**Teks Bacaan**:
◆ ◆ ◆ ◆ ◆ ◆ ◆

Forum Mahasiswa

Ritual Baru Demokrasi Tanpa Substansi

Minggu, 28 September 2025 - 16:31 | 4.69k
Suryadik, Mahasiswa Bimbingan Konseling, Universitas PGRI Sumenep.
Suryadik, Mahasiswa Bimbingan Konseling, Universitas PGRI Sumenep.

TIMESINDONESIA, SUMENEP – Indonesia hari ini adalah bangsa yang luar biasa cakap dalam membantah. Di media sosial, ruang publik, hingga di ruang-ruang kecil perdebatan kampung, energi bangsa ini tersalurkan begitu deras dalam bentuk kontra, sanggahan, dan “sub-konter”. 

Namun, di tengah gegap gempita membantah, kita justru miskin dalam membangun gagasan tandingan yang bermakna. Membantah menjadi olahraga nasional, namun membangun gagasan menjadi aktivitas langka.

Advertisement

Fenomena ini semakin menonjol di era digital, di mana fitur-fitur “balasan” seperti sub-konter di TikTok, Twitter (X), dan media sosial lainnya, menjadi alat ekspresi yang instan dan sering kali dangkal. Membantah kini tidak memerlukan riset, analisis, apalagi kerangka berpikir yang utuh. Cukup dengan potongan video, komentar sarkas, atau bahkan meme, seseorang bisa menjadi “pahlawan kontra” di jagat maya.

Namun, di balik kemeriahan ini, kita dihadapkan pada ironi besar: bangsa ini jago membantah, tetapi gagap ketika diminta merancang ide alternatif. Kegagapan ini bukan hanya terjadi di ruang digital, tetapi merembes hingga ke ruang kebijakan publik, pendidikan, bahkan diskursus ilmiah.

Akar Budaya Membantah 

Mengapa bangsa ini begitu lihai dalam membantah, namun miskin dalam membangun? Salah satu akar masalahnya adalah pola pendidikan yang lebih menekankan pada “siapa yang salah”, bukan “apa solusi yang lebih baik”. Sejak di bangku sekolah, kita dididik untuk mencari jawaban benar atau salah, bukan untuk membangun argumentasi kritis.

◆ ◆ ◆ ◆ ◆ ◆ ◆

**Data Terkumpul**:
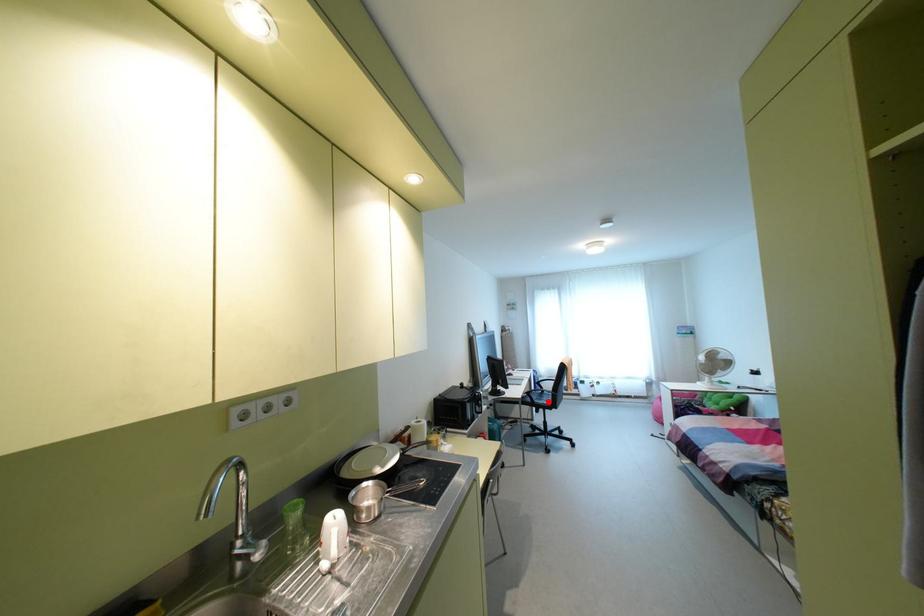
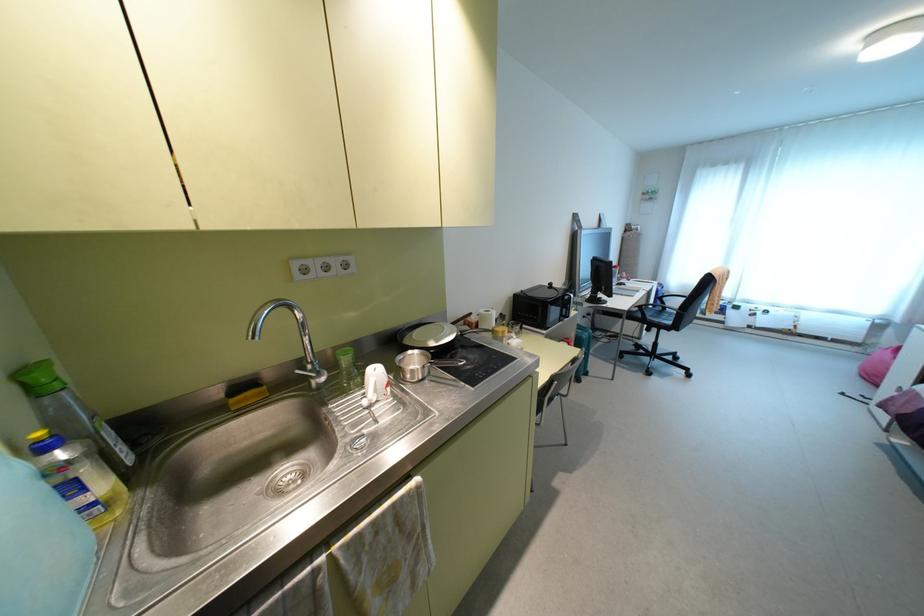
The point at the highlighted location is marked in the first image. Where is the corresponding point in the second image?

(667, 322)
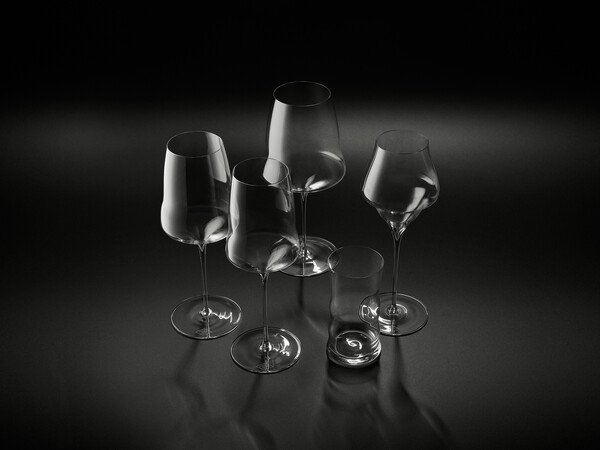
Identify the location of stemware. This screenshot has height=450, width=600. pos(201,286), pos(265,306), pos(304,226), pos(395,252).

◆ ◆ ◆ ◆ ◆ ◆ ◆

**Tugas Dikerjakan**:
Tuliskan kembali dengan tepat bagian teks bacaan tentang budaya membantah, mulai dari "Namun, di balik" dan terus sampai "bahkan diskursus ilmiah.".

**Kunci Jawaban**:
Namun, di balik kemeriahan ini, kita dihadapkan pada ironi besar: bangsa ini jago membantah, tetapi gagap ketika diminta merancang ide alternatif. Kegagapan ini bukan hanya terjadi di ruang digital, tetapi merembes hingga ke ruang kebijakan publik, pendidikan, bahkan diskursus ilmiah.